_TAREA 1_
En el texto sobre los museos, ¿qué ha aumentado en los últimos tiempos?
_TAREA 2_
Transcribe del texto sobre los museos el fragmento que va desde "Las tornas han" hasta "con vocación cultural.".
_TAREA 3_
Prosigue el texto sobre los museos a partir de donde termina.

_TEXTO_
*-*-*

Las tornas han cambiado. La posición de fuerza de los museos ha menguado considerablemente en algunos casos ante la reducción de sus presupuestos y la necesidad del apoyo exterior. En cualquier caso, la aparición de nuevas entidades, a menudo asociadas a la construcción de edificios de nueva planta firmados por grandes arquitectos, evidencia la enorme facultad de autogobierno. Su auge contrasta con las consecuencias de una coyuntura recesiva que ha reducido los presupuestos culturales y, en consecuencia, anulado la iniciativa de las Administraciones. Las grandes fortunas, en cambio, no han manifestado, en líneas generales, esa precariedad e, incluso, en los últimos tiempos, ha aumentado el número de multimillonarios con vocación cultural.

*-*-*

_DATOS_
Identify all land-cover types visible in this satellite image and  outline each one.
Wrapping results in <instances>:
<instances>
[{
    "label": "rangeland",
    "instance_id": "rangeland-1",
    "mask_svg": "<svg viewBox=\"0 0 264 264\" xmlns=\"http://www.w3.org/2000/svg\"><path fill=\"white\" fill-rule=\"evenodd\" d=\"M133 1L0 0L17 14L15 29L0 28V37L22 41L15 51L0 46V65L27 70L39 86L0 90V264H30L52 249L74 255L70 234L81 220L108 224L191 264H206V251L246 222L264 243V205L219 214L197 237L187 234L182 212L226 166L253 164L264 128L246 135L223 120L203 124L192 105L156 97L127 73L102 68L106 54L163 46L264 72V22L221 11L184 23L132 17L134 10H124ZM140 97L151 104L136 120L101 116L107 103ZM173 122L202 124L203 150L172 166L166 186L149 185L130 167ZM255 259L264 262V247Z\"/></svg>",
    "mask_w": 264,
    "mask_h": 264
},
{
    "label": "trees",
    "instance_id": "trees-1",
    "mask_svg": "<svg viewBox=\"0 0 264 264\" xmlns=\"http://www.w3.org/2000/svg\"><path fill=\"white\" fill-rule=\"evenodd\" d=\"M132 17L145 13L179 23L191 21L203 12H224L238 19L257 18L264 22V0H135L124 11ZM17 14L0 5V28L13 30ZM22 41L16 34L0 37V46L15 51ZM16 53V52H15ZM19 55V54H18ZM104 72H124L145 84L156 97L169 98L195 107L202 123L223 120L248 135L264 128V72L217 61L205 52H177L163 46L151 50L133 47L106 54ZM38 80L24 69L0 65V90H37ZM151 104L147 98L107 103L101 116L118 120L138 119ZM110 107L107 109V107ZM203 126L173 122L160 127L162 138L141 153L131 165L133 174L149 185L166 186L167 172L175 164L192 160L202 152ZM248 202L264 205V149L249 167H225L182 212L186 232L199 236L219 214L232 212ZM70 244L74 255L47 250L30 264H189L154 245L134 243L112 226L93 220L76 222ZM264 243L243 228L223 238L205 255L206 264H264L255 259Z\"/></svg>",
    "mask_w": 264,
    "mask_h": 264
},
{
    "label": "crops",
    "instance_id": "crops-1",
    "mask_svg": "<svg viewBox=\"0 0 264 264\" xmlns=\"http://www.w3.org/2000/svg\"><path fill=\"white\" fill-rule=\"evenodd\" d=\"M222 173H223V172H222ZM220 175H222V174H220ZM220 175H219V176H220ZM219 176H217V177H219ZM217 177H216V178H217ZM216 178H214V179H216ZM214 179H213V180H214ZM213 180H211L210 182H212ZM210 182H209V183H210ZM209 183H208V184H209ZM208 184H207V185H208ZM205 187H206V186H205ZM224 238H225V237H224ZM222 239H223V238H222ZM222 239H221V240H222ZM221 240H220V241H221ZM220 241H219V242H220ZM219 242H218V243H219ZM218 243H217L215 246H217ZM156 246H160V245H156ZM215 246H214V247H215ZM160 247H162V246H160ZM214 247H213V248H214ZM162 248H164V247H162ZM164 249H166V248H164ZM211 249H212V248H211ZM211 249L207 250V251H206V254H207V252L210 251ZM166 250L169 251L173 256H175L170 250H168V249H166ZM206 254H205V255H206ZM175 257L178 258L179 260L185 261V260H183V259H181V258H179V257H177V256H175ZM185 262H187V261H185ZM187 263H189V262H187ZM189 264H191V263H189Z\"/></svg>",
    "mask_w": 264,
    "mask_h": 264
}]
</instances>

*-*-*

_RESPUESTA 1_
El número de multimillonarios con vocación cultural.

_RESPUESTA 2_
Las tornas han cambiado. La posición de fuerza de los museos ha menguado considerablemente en algunos casos ante la reducción de sus presupuestos y la necesidad del apoyo exterior. En cualquier caso, la aparición de nuevas entidades, a menudo asociadas a la construcción de edificios de nueva planta firmados por grandes arquitectos, evidencia la enorme facultad de autogobierno. Su auge contrasta con las consecuencias de una coyuntura recesiva que ha reducido los presupuestos culturales y, en consecuencia, anulado la iniciativa de las Administraciones. Las grandes fortunas, en cambio, no han manifestado, en líneas generales, esa precariedad e, incluso, en los últimos tiempos, ha aumentado el número de multimillonarios con vocación cultural.

_RESPUESTA 3_
Hubo un tiempo en el que las 'socialités' con intereses artísticos apoyaban museos, caso de Abby Aldrich Rockefeller, una de las primeras benefactoras del Museo de Arte Moderno de Nueva York, el emblemático MoMa, o Chester Dale, que cedió sus lienzos de Henri Matisse, Pablo Picasso o Salvador Dalí, a la Galería Nacional de Washington. No obstante, desde un principio, las más ambiciosas trabajaron con el horizonte de su perdurabilidad. Entre las pioneras podemos incluir a Mildred Barnes Bliss, capaz de solicitar una pieza a Igor Stravinski para celebrar sus bodas de plata y, paralelamente, adquirir un edificio a la Universidad de Harvard para situar su colección de arte de la Antigüedad.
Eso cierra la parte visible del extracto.